Install the redis client to enable RedisEngine:
pip install redis
The engine connects to localhost:6379 by default. A running Redis server is required at instantiation time.
Remote cache engines (RedisEngine and MemcachedEngine) establish a network connection to their respective servers at the time the engine object is created. If the server is not running or is unreachable, instantiation will raise a connection error. Always ensure Redis or Memcached is running and accessible before using the remote backends.

Install for Development

To contribute to Kimera Core or run its test suite locally, clone the repository and use tox to execute tests with coverage reporting.
1

Clone the repository

git clone https://github.com/ismael-sarmiento/kimera-core.git
cd kimera-core
2

Install tox

tox orchestrates the test environment and installs the coverage dependency declared in requirements.txt automatically.
pip install tox
3

Run the test suite

Invoking tox with no arguments executes the coverage environment defined in tox.ini.
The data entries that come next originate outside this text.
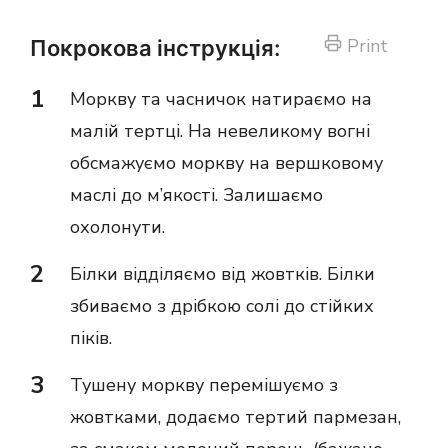
Print
Покрокова інструкція:
Моркву та часничок натираємо на
малій тертці. На невеликому вогні
обсмажуємо моркву на вершковому
маслі до м’якості. Залишаємо
охолонути.
Білки відділяємо від жовтків. Білки
збиваємо з дрібкою солі до стійких
піків.
Тушену моркву перемішуємо з
жовтками, додаємо тертий пармезан,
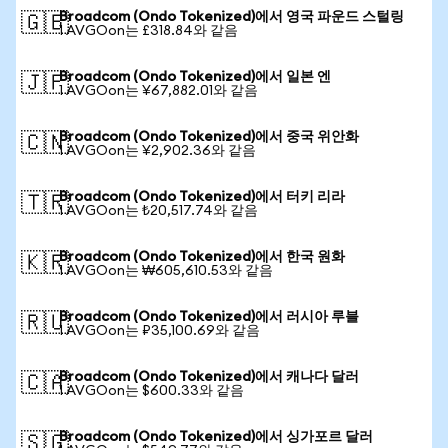
Broadcom (Ondo Tokenized)에서 영국 파운드 스털링
🇬🇧
1 AVGOon는 £318.84와 같음
Broadcom (Ondo Tokenized)에서 일본 엔
🇯🇵
1 AVGOon는 ¥67,882.01와 같음
Broadcom (Ondo Tokenized)에서 중국 위안화
🇨🇳
1 AVGOon는 ¥2,902.36와 같음
Broadcom (Ondo Tokenized)에서 터키 리라
🇹🇷
1 AVGOon는 ₺20,517.74와 같음
Broadcom (Ondo Tokenized)에서 한국 원화
🇰🇷
1 AVGOon는 ₩605,610.53와 같음
Broadcom (Ondo Tokenized)에서 러시아 루블
🇷🇺
1 AVGOon는 ₽35,100.69와 같음
Broadcom (Ondo Tokenized)에서 캐나다 달러
🇨🇦
1 AVGOon는 $600.33와 같음
Broadcom (Ondo Tokenized)에서 싱가포르 달러
🇸🇬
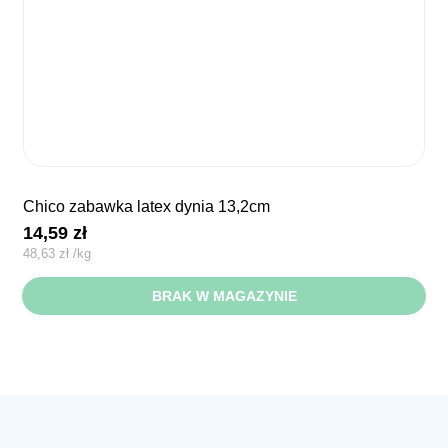
chico zabawka latex dynia 13,2cm
14,59
zł
48,63
zł
/
kg
BRAK W MAGAZYNIE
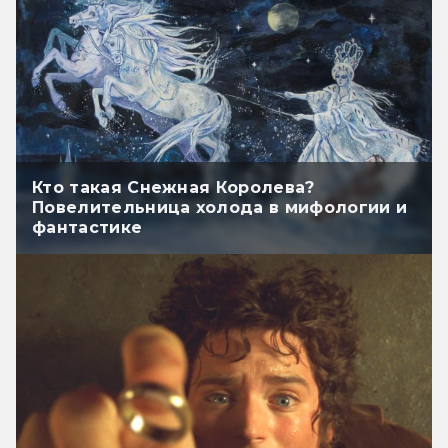
Кто такая Снежная Королева?
Повелительница холода в мифологии и
фантастике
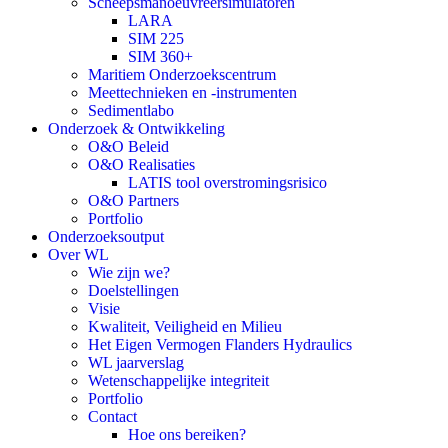
Scheepsmanoeuvreersimulatoren
LARA
SIM 225
SIM 360+
Maritiem Onderzoekscentrum
Meettechnieken en -instrumenten
Sedimentlabo
Onderzoek & Ontwikkeling
O&O Beleid
O&O Realisaties
LATIS tool overstromingsrisico
O&O Partners
Portfolio
Onderzoeksoutput
Over WL
Wie zijn we?
Doelstellingen
Visie
Kwaliteit, Veiligheid en Milieu
Het Eigen Vermogen Flanders Hydraulics
WL jaarverslag
Wetenschappelijke integriteit
Portfolio
Contact
Hoe ons bereiken?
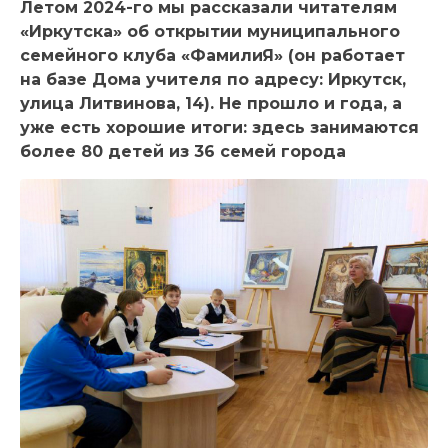
Летом 2024-го мы рассказали читателям
«Иркутска» об открытии муниципального
семейного клуба «ФамилиЯ» (он работает
на базе Дома учителя по адресу: Иркутск,
улица Литвинова, 14). Не прошло и года, а
уже есть хорошие итоги: здесь занимаются
более 80 детей из 36 семей города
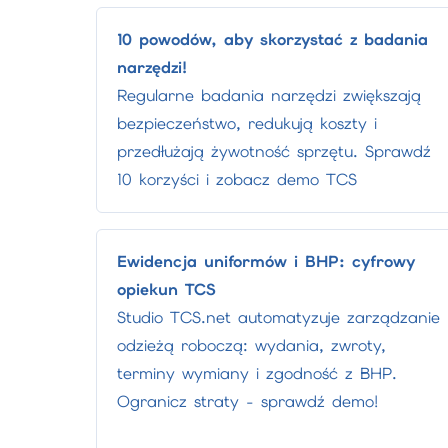
10 powodów, aby skorzystać z badania
narzędzi!
Regularne badania narzędzi zwiększają
bezpieczeństwo, redukują koszty i
przedłużają żywotność sprzętu. Sprawdź
10 korzyści i zobacz demo TCS
Ewidencja uniformów i BHP: cyfrowy
opiekun TCS
Studio TCS.net automatyzuje zarządzanie
odzieżą roboczą: wydania, zwroty,
terminy wymiany i zgodność z BHP.
Ogranicz straty - sprawdź demo!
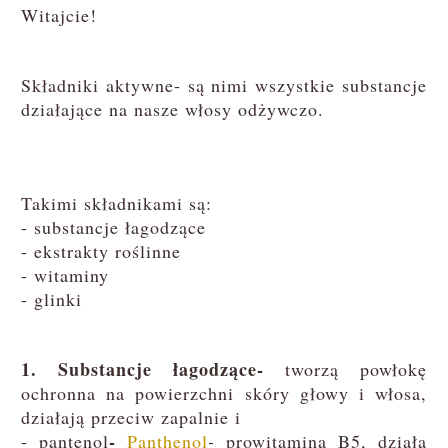
Witajcie!
Składniki aktywne- są nimi wszystkie substancje
działające na nasze włosy odżywczo.
Takimi składnikami są:
- substancje łagodzące
- ekstrakty roślinne
- witaminy
- glinki
1. Substancje łagodzące-
tworzą powłokę
ochronna na powierzchni skóry głowy i włosa,
działają przeciw zapalnie i
-
-
pantenol
Panthenol
-
prowitamina B5, działa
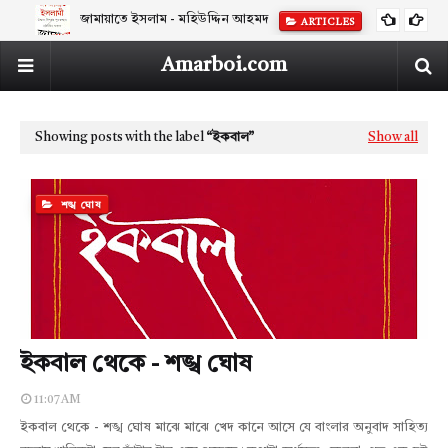
জামায়াতে ইসলাম - মহিউদ্দিন আহমদ
ARTICLES
Amarboi.com
Showing posts with the label
ইকবাল
Show all
শঙ্খ ঘোষ
ইকবাল থেকে - শঙ্খ ঘোষ
11:07 AM
ইকবাল থেকে - শঙ্খ ঘোষ মাঝে মাঝে খেদ কানে আসে যে বাংলার অনুবাদ সাহিত্য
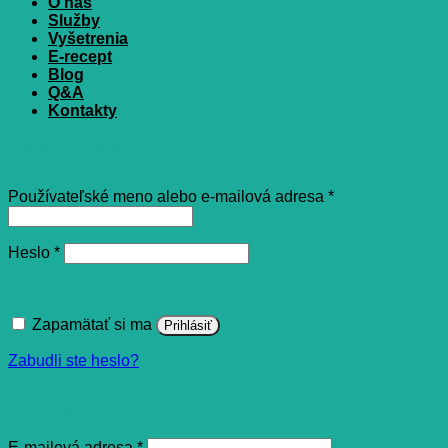
O nás
Služby
Vyšetrenia
E-recept
Blog
Q&A
Kontakty
Prihlásenie
Povinné
Používateľské meno alebo e-mailová adresa
*
Povinné
Heslo
*
Zapamätať si ma
Prihlásiť
Zabudli ste heslo?
Registrovať sa
Povinné
E-mailová adresa
*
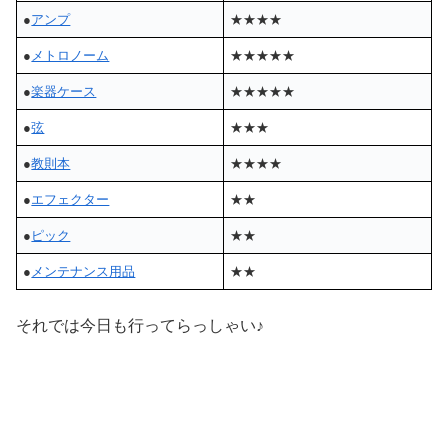
●
アンプ
★★★★
●
メトロノーム
★★★★★
●
楽器ケース
★★★★★
●
弦
★★★
●
教則本
★★★★
●
エフェクター
★★
●
ピック
★★
●
メンテナンス用品
★★
それでは今日も行ってらっしゃい♪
It uses unittest discover to find all unit tests starting from the project root, runs them against the components source tree, and prints a line-by-line coverage report.
tox
The tox.ini configuration runs three commands in sequence:
[tox]
envlist = coverage

[testenv]
commands = coverage run --source=components -m unittest discover
           coverage report -m
           coverage html

deps = -rrequirements.txt
After the run, an HTML coverage report is written to htmlcov/index.html for detailed inspection.

Verify Installation

After installing, confirm that the package is importable and that the core engine initialises correctly:
from components.storage.dynamic.cache.local.engines import InMemoryCacheEngine
print(InMemoryCacheEngine())  # <__main__.InMemoryCacheEngine object ...>
A successful run prints the object representation of a freshly created InMemoryCacheEngine instance. If you see a ModuleNotFoundError, double-check that you are running the command from within the kimera-core directory or that the package’s components namespace is on your PYTHONPATH.
The import path components.storage.dynamic.cache.local.engines reflects the package’s internal directory layout. When running from the project root — the folder that contains the components/ directory — Python resolves this path without any additional configuration.